Tavish squeezed her excitedly once he unwrapped the snowshoes she’d thought were a dumb idea but had risked anyway. Out the backdoor he ran, eager to see if they worked. Lorna and Cari stood at the dining room window, watching with evident glee. “He looks like a penguin! Hey! He fell down. I thought they were supposed to make it easy!”
“I think they do if you know how to use them,” Kenzie chimed, following them to watch. “He’s still a novel at them.”
“Novice, Kenzie.”
“Right. Novice. Because novels are for novelties?” The girl’s eyes brightened as the cogs clicked into what she considered perfect places. “And novelties are short novels, right?”

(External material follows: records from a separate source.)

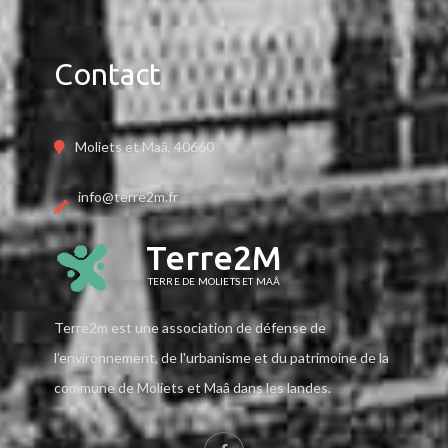
Contact
Moliets et Maâ, 40660
info@terre2m.fr
Terre2M
TERRE DE MOLIETS ET MAÂ
Terre2m est une association de défense de
l’environnement, de l'urbanisme et du patrimoine de la
commune de Moliets et Maâ dans les landes.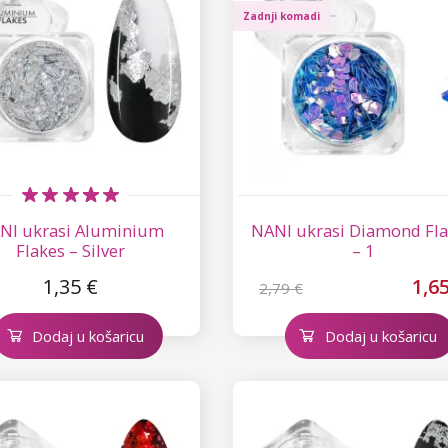
Zadnji komadi
NI ukrasi Aluminium
NANI ukrasi Diamond Fl
Flakes – Silver
– 1
1,35 €
1,6
2,79 €
Dodaj u košaricu
Dodaj u košaricu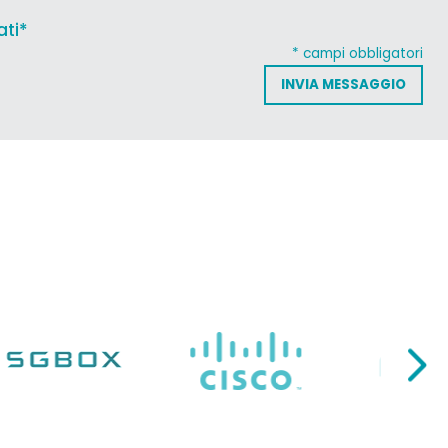
ati*
* campi obbligatori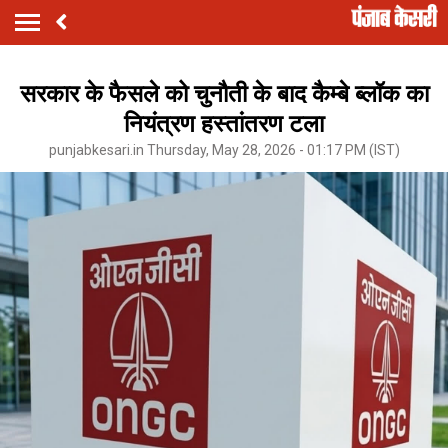
सरकार के फैसले को चुनौती के बाद कैम्बे ब्लॉक का
नियंत्रण हस्तांतरण टला
punjabkesari.in Thursday, May 28, 2026 - 01:17 PM (IST)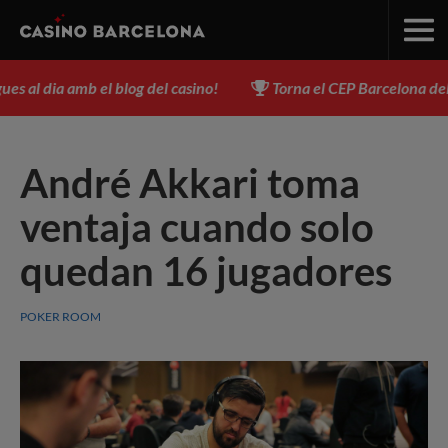
al dia amb el blog del casino!
Torna el CEP Barcelona del 3 al
André Akkari toma
ventaja cuando solo
quedan 16 jugadores
POKER ROOM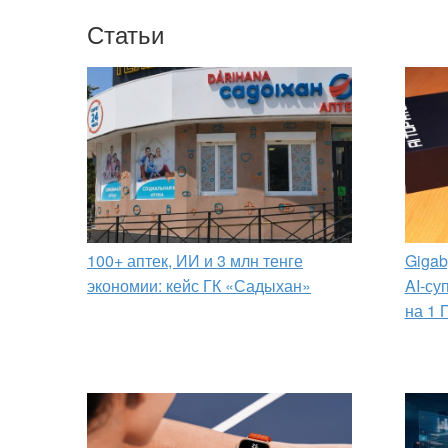
Статьи
100+ аптек, ИИ и 3 млн тенге
Gigab
экономии: кейс ГК «Садыхан»
AI-су
на 1 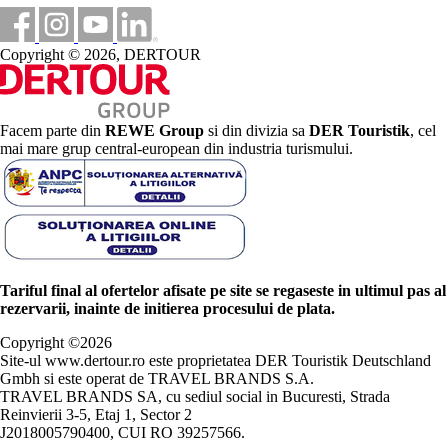
Copyright © 2026, DERTOUR
Facem parte din
REWE Group
si din divizia sa
DER Touristik
, cel
mai mare grup central-european din industria turismului.
Tariful final al ofertelor afisate pe site se regaseste in ultimul pas al
rezervarii, inainte de initierea procesului de plata.
Copyright ©
2026
Site-ul www.dertour.ro este proprietatea DER Touristik Deutschland
Gmbh si este operat de TRAVEL BRANDS S.A.
TRAVEL BRANDS SA, cu sediul social in Bucuresti, Strada
Reinvierii 3-5, Etaj 1, Sector 2
J2018005790400, CUI RO 39257566.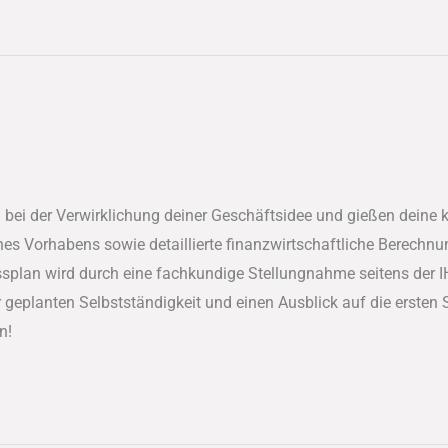
 bei der Verwirklichung deiner Geschäftsidee und gießen deine 
es Vorhabens sowie detaillierte finanzwirtschaftliche Berechnu
splan wird durch eine fachkundige Stellungnahme seitens der I
er geplanten Selbstständigkeit und einen Ausblick auf die ersten
n!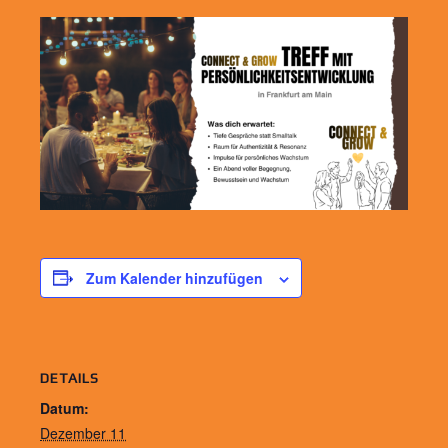
Zum Kalender hinzufügen
DETAILS
Datum:
Dezember 11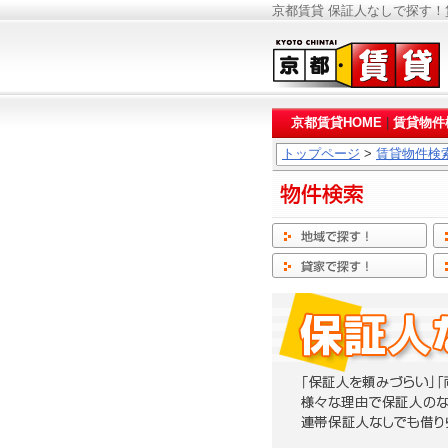
京都賃貸 保証人なしで探す！
京都賃貸HOME
|
賃貸物件
トップページ
>
賃貸物件検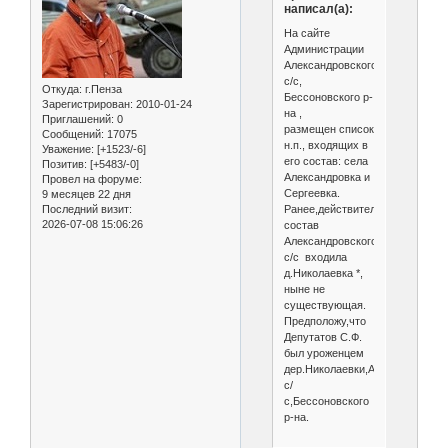
написал(а):
На сайте
Администрации
Александровского
с/с,
Откуда:
г.Пенза
Бессоновского р-
Зарегистрирован
: 2010-01-24
на ,
Приглашений:
0
размещен список
Сообщений:
17075
н.п., входящих в
Уважение:
[+1523/-6]
его состав: села
Позитив:
[+5483/-0]
Александровка и
Провел на форуме:
Сергеевка.
9 месяцев 22 дня
Ранее,действительно,в
Последний визит:
2026-07-08 15:06:26
состав
Александровского
с/с входила
д.Николаевка *,
ныне не
существующая.
Предположу,что
Депутатов С.Ф.
был уроженцем
дер.Николаевки,Александровск
с/
с,Бессоновского
р-на.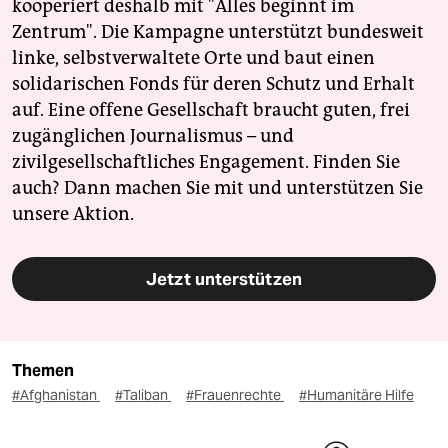
kooperiert deshalb mit "Alles beginnt im
Zentrum". Die Kampagne unterstützt bundesweit
linke, selbstverwaltete Orte und baut einen
solidarischen Fonds für deren Schutz und Erhalt
auf. Eine offene Gesellschaft braucht guten, frei
zugänglichen Journalismus – und
zivilgesellschaftliches Engagement. Finden Sie
auch? Dann machen Sie mit und unterstützen Sie
unsere Aktion.
Jetzt unterstützen
Themen
#Afghanistan
#Taliban
#Frauenrechte
#Humanitäre Hilfe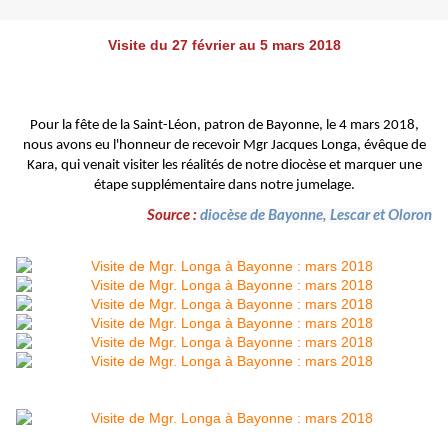
Visite du 27 février au 5 mars 2018
Pour la fête de la Saint-Léon, patron de Bayonne, le 4 mars 2018,
nous avons eu l'honneur de recevoir Mgr Jacques Longa, évêque de
Kara, qui venait visiter les réalités de notre diocèse et marquer une
étape supplémentaire dans notre jumelage.
Source :
diocèse de Bayonne, Lescar et Oloron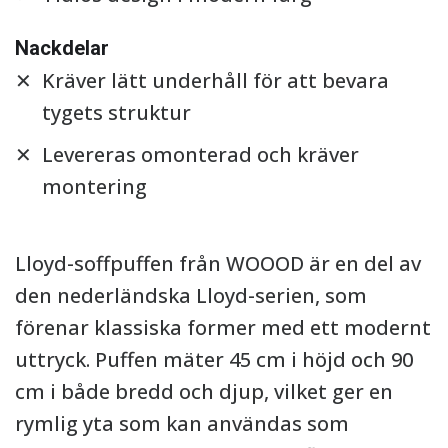
Nackdelar
Kräver lätt underhåll för att bevara
tygets struktur
Levereras omonterad och kräver
montering
Lloyd-soffpuffen från WOOOD är en del av
den nederländska Lloyd-serien, som
förenar klassiska former med ett modernt
uttryck. Puffen mäter 45 cm i höjd och 90
cm i både bredd och djup, vilket ger en
rymlig yta som kan användas som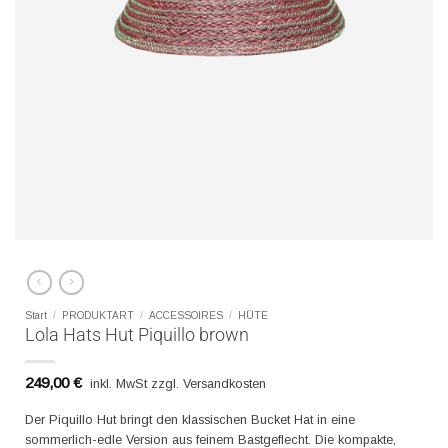
Start
/
PRODUKTART
/
ACCESSOIRES
/
HÜTE
Lola Hats Hut Piquillo brown
249,00
€
inkl. MwSt zzgl. Versandkosten
Der Piquillo Hut bringt den klassischen Bucket Hat in eine
sommerlich-edle Version aus feinem Bastgeflecht. Die kompakte,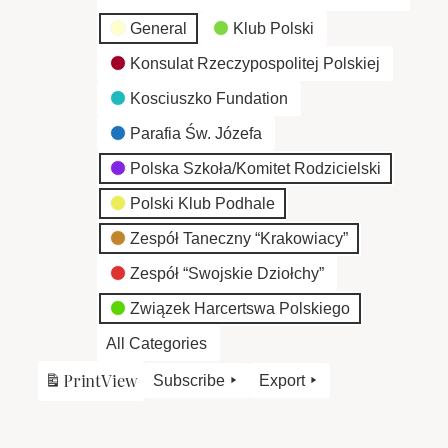
General
Klub Polski
Konsulat Rzeczypospolitej Polskiej
Kosciuszko Fundation
Parafia Św. Józefa
Polska Szkoła/Komitet Rodzicielski
Polski Klub Podhale
Zespół Taneczny “Krakowiacy”
Zespół “Swojskie Dziołchy”
Związek Harcertswa Polskiego
All Categories
Print
View
Subscribe
Export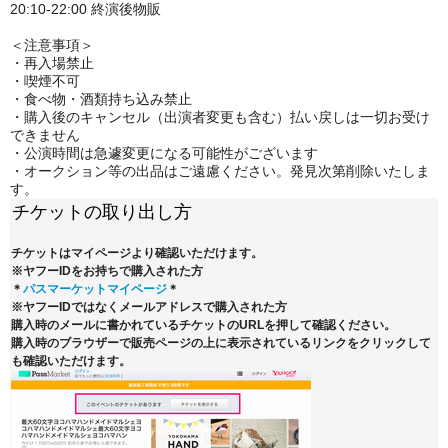
20:10-22:00 終演後物販
＜注意事項＞
・再入場禁止
・喫煙不可
・食べ物・酒類持ち込み禁止
・購入後のキャンセル（出演者変更も含む）払い戻しは一切お受け
できません
・公演時間は急遽変更になる可能性がございます
・オークション等の出品はご遠慮ください。発見次第削除いたしま
す。
チケットの取り出し方
チケットはマイページより確認いただけます。
※ヤフーIDをお持ちで購入された方
＊
パスマーケットマイページ
＊
※ヤフーIDではなくメールアドレスで購入された方
購入時のメールに書かれているチケットのURLを押して確認ください。
購入時のブラウザーで販売ページの上に表示されているリンクをクリックして
も確認いただけます。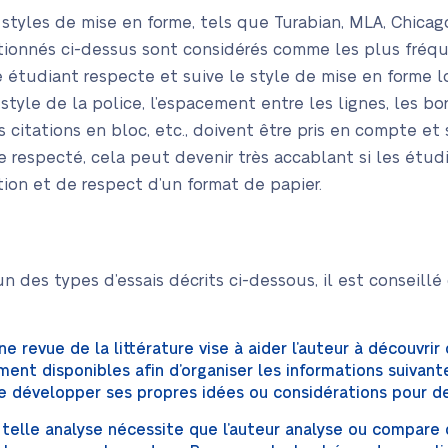
 styles de mise en forme, tels que Turabian, MLA, Chicago, 
tionnés ci-dessus sont considérés comme les plus fréqu
tudiant respecte et suive le style de mise en forme lors
e style de la police, l’espacement entre les lignes, les b
es citations en bloc, etc., doivent être pris en compte 
e respecté, cela peut devenir très accablant si les étud
ion et de respect d’un format de papier.
n des types d’essais décrits ci-dessous, il est conseillé
Une revue de la littérature vise à aider l’auteur à découvrir
ment disponibles afin d’organiser les informations suiva
e de développer ses propres idées ou considérations pour d
 telle analyse nécessite que l’auteur analyse ou compare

Aggie giggled. “Not quite. Short novels are novellas now. All novels were once novellas. It all comes from the same thing, but one kind of novel is now a book—” She could see the child’s eyes glazing over and chose to stop it. “Well, anyway. It’s close, but not quite. Look, he’s doing great now!”
Just then, Sammie dashed around the corner of the house, obviously having escaped their latest attempt to keep the dogs penned where they belong, and jumped on Tavish, knocking him over. “Well, he was doing great anyw
ay.”
“How come the dogs don’t need snowshoes?” Cari asked.
Kenzie snorted. “Because they’d just eat them.”
~*~*~*~
Her door pushed open slightly as Vannie knocked gently on it. “Aunt Aggie?”
“Come in. It’s safe now.”
She shoved her laptop aside, closing the lid. With pillows to support them and blankets up to their chins, aunt and niece began a difficult but important conversation. “I think something is wrong with Laird,” Vannie blurted out without ceremony.
“I’ve wondered the same thing. Why do you think so?”
Nervous fingers picked at the bedspread while Vannie worked to articulate the troubles in her heart. “He said something about the heating vents being shut off in the spare room and then something about too much school. It wasn’t what he said really, but the way he said it was weird. Laird doesn’t even care about that stuff! I don’t understand what is going on.”
The girl was right. It didn’t sound like what he’d said was too terrible, but Vannie wasn’t likely to overreact over a few words. No, something else had to be bothering her. One look at those hands—nearly shaking with the weight of whatever was pressing on her—told Aggie she had to ask. “There’s something more, isn’t there?”
“He scared me.”
“How?”
“It was the way he shoved me when he went past and how he almost charged me when he wanted me out of the room. Honestly,” she ducked her head and dropped her voice to a whisper, “that’s the kind of thing I might do if I was upset—not Laird. He just ignores everything and then if he can’t take it anymore, he walks away. He doesn’t…um…”
“Engage?”
“Yeah! Engage. It’s just not his personality. It’s hard enough to get him to get worked up over anything in the first place. Usually it’s when he can’t do anything right, but I don’t think that’s it this time.”